Reshaping Ground Force Insertion?


Check out this scenario that the USMC is pushing as a future operating concept (via SLD Info)
March 2014: Exercise TALON REACH II whereby a CLT from the training base in Twenty-nine Palms assaulted into an A2/AD environment against enemy positions located on San Clemente Island.
The latest experiment, TALON II, was built around a raid from 29 Palms to San Clemente Island.
According to the tasking:
Among the experiment’s primary objectives were the following:
To assess integrated airborne C5I between a CLT located across multiple aviation platforms;
To assess integrated ground-air C5I between a CLT post-insert and multiple supporting aviation platforms;
To assess the utilization of CLT fires approval processes and control in all phases.
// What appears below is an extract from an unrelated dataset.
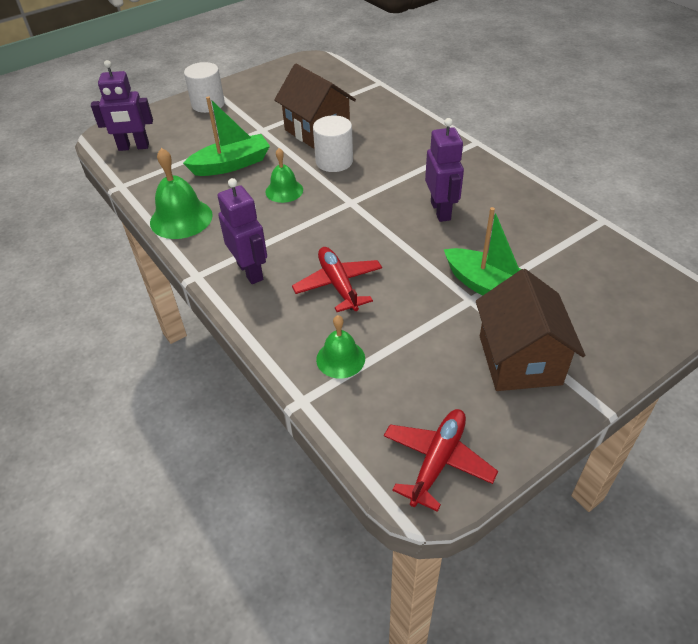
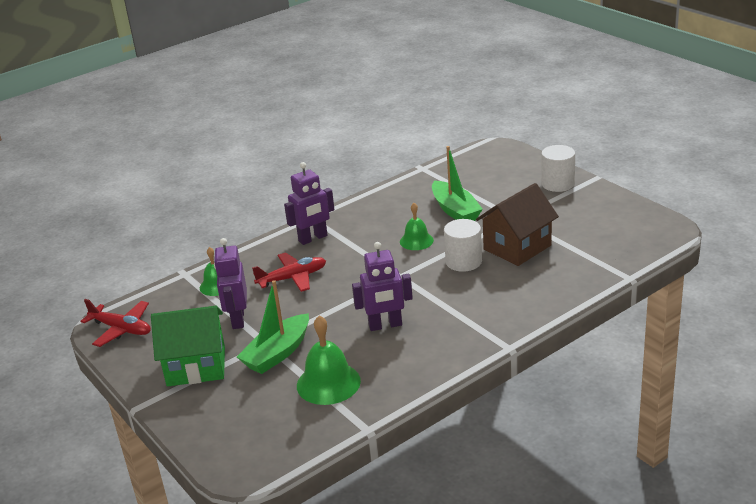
camera: 90 degrees right, 15 degrees down
(133, 147) = (479, 162): purple robot -> purple robot (237, 319)
(181, 218) = (379, 200): green bell -> green bell (328, 383)
(519, 360) = (196, 366): brown house -> green house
At the heart of the exercise was to secure an airfield to support the concept of distributed STOVL operations as well.
This airfield was 23 kilometers from the enemy’s ASCM sites and required the CLT to conduct an all-night, dismounted movement to contact operation to secure it. In the experiment, the F-35 surrogate, the Cat Bird” was used to provide DAS and other data to the CLT in flight and post-insertion.
And the F-35 working with an Osprey-enabled insertion force could well re-define the meaning of Close Air Support (CAS). The F-35 could enter the objective area prior to the arrival of the CLT, push data back to the incoming force, and then provide fire support, “kinetic” and “non-kinetic,” C2 and ISR support during the insertion and operation.
Read the entire article here.

My question is simple.  Are they serious?  They are testing the validity of sending a Company Landing Team against enemy anti-ship missile sites, in a non-permissive environment using MV-22's as the insertion platform?

Supposedly the F-35 will change the meaning of Close Air Support because it will act as a UAV providing information to the grunts on the ground?

Seriously?

I still believe the idea that you're going to be going after anti-ship missiles and not face a formidable anti-air complex is fanciful at best but lets say it happens that way.  How is F-35's orbiting the area sending back images and other information any different than what we have now with Predator drones?

I am really trying to warm to this Company Landing Team Concept but it has the whiff of bullshit all over it.  What am I missing?